[Source document]:
****
Both cell-mediated and humoral immune effectors are important in combating rabies infection, although the humoral response receives greater attention regarding rabies prevention. The principle of preventive vaccination has been adopted for strategies of oral rabies vaccination (ORV) of wildlife reservoir populations for decades to control circulation of rabies virus in free-ranging hosts. There remains much debate about the levels of rabies antibodies (and the assays to measure them) that confer resistance to rabies virus. In this paper, data from published literature and our own unpublished animal studies on the induction of rabies binding and neutralizing antibodies following oral immunization of animals with live attenuated or recombinant rabies vaccines, are examined as correlates of protection against lethal rabies infection in captive challenge settings. Analysis of our studies suggests that, though serum neutralization test results are expected to reflect in vivo protection, the blocking enzyme linked immunosorbent assay (ELISA) result at Day 28 was a better predictor of survival. ELISA kits may have an advantage of greater precision and ability to compare results among different studies and laboratories based on the inherent standardization of the kit format. This paper examines current knowledge and study findings to guide meaningful interpretation of serology results in oral baiting monitoring.
****
[Data supplied]:
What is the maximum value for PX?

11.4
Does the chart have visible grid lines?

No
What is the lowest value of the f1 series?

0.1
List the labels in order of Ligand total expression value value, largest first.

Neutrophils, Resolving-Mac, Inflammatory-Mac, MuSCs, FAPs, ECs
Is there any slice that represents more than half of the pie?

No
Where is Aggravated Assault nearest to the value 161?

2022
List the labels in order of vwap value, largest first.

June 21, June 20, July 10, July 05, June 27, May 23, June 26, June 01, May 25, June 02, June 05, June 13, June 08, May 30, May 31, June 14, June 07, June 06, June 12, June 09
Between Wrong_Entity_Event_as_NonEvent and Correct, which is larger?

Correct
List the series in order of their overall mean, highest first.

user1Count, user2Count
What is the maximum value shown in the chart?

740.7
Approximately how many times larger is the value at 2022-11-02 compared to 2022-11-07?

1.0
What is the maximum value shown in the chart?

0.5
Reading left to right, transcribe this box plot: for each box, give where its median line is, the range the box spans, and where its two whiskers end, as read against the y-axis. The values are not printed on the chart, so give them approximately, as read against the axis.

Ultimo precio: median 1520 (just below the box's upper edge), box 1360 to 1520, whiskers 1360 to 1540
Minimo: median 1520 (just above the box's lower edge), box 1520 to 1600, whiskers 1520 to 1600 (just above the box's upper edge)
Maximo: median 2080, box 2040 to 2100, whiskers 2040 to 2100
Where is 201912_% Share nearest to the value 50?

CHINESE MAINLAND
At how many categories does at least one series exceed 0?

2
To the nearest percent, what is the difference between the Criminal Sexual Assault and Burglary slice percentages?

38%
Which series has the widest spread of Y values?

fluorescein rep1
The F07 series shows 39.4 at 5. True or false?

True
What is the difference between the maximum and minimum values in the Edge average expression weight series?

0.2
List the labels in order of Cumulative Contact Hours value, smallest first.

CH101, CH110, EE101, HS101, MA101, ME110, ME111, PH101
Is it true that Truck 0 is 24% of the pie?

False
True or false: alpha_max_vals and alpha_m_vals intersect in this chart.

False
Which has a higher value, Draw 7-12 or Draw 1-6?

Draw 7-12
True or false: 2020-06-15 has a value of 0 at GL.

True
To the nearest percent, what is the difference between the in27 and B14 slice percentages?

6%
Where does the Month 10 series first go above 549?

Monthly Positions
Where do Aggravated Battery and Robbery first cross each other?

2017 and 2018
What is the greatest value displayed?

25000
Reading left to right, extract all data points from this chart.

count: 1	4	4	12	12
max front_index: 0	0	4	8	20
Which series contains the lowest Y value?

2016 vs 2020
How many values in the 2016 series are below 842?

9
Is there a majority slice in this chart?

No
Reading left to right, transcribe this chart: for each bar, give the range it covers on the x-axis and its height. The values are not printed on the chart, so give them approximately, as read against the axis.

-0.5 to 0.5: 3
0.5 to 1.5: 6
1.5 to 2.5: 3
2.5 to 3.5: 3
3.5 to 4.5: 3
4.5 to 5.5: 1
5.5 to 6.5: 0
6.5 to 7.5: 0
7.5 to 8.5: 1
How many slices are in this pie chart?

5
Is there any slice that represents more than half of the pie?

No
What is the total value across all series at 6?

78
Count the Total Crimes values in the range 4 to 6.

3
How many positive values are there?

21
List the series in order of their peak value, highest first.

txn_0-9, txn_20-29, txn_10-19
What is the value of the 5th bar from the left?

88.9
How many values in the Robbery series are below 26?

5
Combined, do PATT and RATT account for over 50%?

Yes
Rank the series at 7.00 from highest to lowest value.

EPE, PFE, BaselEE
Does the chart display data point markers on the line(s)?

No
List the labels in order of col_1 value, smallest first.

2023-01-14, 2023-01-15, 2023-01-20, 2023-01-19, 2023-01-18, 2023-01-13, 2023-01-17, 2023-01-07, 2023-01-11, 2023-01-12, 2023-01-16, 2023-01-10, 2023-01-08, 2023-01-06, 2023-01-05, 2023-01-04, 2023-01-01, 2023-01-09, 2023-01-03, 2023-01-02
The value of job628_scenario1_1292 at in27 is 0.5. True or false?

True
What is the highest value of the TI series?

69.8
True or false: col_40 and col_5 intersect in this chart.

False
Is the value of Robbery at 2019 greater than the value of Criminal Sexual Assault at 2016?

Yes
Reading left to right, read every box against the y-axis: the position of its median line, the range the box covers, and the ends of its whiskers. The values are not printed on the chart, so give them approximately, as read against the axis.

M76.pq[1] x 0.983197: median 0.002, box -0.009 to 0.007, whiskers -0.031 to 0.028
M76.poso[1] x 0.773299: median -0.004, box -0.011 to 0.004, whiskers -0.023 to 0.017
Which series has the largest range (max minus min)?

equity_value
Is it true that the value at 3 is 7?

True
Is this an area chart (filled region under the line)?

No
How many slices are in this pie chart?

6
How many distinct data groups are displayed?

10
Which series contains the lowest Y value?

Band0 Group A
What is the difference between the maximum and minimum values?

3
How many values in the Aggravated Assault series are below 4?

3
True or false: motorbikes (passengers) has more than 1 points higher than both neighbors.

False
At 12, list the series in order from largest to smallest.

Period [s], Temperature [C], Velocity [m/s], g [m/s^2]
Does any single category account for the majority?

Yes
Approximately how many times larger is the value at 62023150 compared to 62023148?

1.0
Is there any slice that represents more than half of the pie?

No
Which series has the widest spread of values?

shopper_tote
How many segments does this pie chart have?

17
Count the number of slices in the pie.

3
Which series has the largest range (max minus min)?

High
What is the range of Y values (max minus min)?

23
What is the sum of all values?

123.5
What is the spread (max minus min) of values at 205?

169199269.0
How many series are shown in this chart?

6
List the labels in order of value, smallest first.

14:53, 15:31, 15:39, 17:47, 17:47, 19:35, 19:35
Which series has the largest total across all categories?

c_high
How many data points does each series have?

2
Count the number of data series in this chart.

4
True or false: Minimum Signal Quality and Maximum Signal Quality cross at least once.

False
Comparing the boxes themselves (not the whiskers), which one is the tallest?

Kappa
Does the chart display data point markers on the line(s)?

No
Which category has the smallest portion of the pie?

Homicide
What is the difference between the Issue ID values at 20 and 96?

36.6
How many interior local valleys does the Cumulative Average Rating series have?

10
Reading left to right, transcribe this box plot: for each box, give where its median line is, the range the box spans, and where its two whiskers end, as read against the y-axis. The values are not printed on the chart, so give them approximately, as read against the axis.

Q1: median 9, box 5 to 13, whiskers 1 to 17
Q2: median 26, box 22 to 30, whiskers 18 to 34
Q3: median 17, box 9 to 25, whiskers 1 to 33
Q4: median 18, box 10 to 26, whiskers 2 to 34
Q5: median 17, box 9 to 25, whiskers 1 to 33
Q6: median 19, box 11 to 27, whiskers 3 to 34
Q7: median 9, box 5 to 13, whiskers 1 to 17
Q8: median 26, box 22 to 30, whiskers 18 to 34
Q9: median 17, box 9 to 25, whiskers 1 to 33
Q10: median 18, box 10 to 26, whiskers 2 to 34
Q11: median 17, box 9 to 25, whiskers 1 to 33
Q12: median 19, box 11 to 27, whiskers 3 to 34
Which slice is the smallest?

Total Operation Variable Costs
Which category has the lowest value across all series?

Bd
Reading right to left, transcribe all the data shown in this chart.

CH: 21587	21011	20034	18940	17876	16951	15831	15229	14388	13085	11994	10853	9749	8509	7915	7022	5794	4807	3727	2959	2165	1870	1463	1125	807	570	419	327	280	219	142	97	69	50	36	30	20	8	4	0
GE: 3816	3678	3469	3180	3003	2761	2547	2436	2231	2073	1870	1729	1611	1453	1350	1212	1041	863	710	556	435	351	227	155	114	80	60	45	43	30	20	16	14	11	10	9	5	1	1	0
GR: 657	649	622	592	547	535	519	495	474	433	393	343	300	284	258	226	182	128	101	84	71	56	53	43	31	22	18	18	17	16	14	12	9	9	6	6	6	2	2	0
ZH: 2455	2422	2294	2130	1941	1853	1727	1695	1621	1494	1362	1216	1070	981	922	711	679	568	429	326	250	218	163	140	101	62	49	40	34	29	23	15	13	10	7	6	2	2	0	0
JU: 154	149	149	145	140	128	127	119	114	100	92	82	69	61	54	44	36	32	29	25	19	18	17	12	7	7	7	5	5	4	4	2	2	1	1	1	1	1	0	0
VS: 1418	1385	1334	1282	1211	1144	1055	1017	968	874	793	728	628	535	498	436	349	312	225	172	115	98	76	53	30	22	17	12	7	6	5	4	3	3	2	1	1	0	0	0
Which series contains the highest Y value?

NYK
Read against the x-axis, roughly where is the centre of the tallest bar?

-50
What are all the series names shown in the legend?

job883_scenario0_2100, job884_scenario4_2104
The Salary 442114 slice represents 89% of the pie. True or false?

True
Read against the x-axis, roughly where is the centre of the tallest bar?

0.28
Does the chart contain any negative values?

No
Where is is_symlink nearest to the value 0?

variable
****
[Using the information]:
1/ Using the rabies serology text, decide whether each statement below agrees with it. For each one, answer yes or no and quote the deciding words of the text: (a) The humoral response gets more attention than the cell-mediated response in rabies prevention. (b) The serum neutralization test result at Day 28 was the better predictor of survival. (c) The levels of rabies antibodies that confer resistance to rabies virus are settled.
2/ Please carry the rabies serology text on from its last sentence.

[Responses]:
1/
(a) Yes: "the humoral response receives greater attention regarding rabies prevention"
(b) No: "the blocking enzyme linked immunosorbent assay (ELISA) result at Day 28 was a better predictor of survival"
(c) No: "There remains much debate about the levels of rabies antibodies (and the assays to measure them) that confer resistance to rabies virus"

2/
1. Introduction

Rabies is caused by infection with lyssaviruses, which are a group of single-stranded negative-sense RNA viruses in the family Rhabdoviridae. Lyssaviruses principally infect the nervous system (NS) of mammals, and this infection is nearly 100% fatal in both reservoir and incidental hosts after a prolonged incubation period of 1–3 months [1]. It is well recognized that both cell-mediated and humoral immune effectors are important in combating rabies infection [2], although the humoral response receives greater attention with regard to prevention of rabies. Rabies virus neutralizing antibodies comprise an important part of the humoral response and are able to block virus entry into cells, thus preventing or limiting infection, and entry of the virus into the NS. While the administration of post-exposure prophylaxis (PEP) is restricted to humans, preventive prophylaxis is recommended or required for domestic animal hosts in many parts of the world, and the principle of preventive vaccination has been adopted for strategies of oral rabies vaccination (ORV) of wildlife reservoir populations for decades to control circulation of rabies virus in free-ranging hosts [3,4]. Efficacy of the biologic in protecting against a lethal rabies infection in a significant proportion of vaccinated animals (e.g., >86%) must be demonstrated in a captive setting prior to product licensure [5]. There remains much debate about the levels of rabies antibodies that confer resistance to rabies virus infection and, although antibody levels are one key index of resistance to challenge in animal models [6,7], no single cutoff level of rabies antibody is recognized as being invariably protective [8]. This is due to repeated observations that small fractions of animals presenting detectable levels of antibody prior to challenge can still succumb to rabies infection, and conversely some seronegative animals survive challenge [8,9].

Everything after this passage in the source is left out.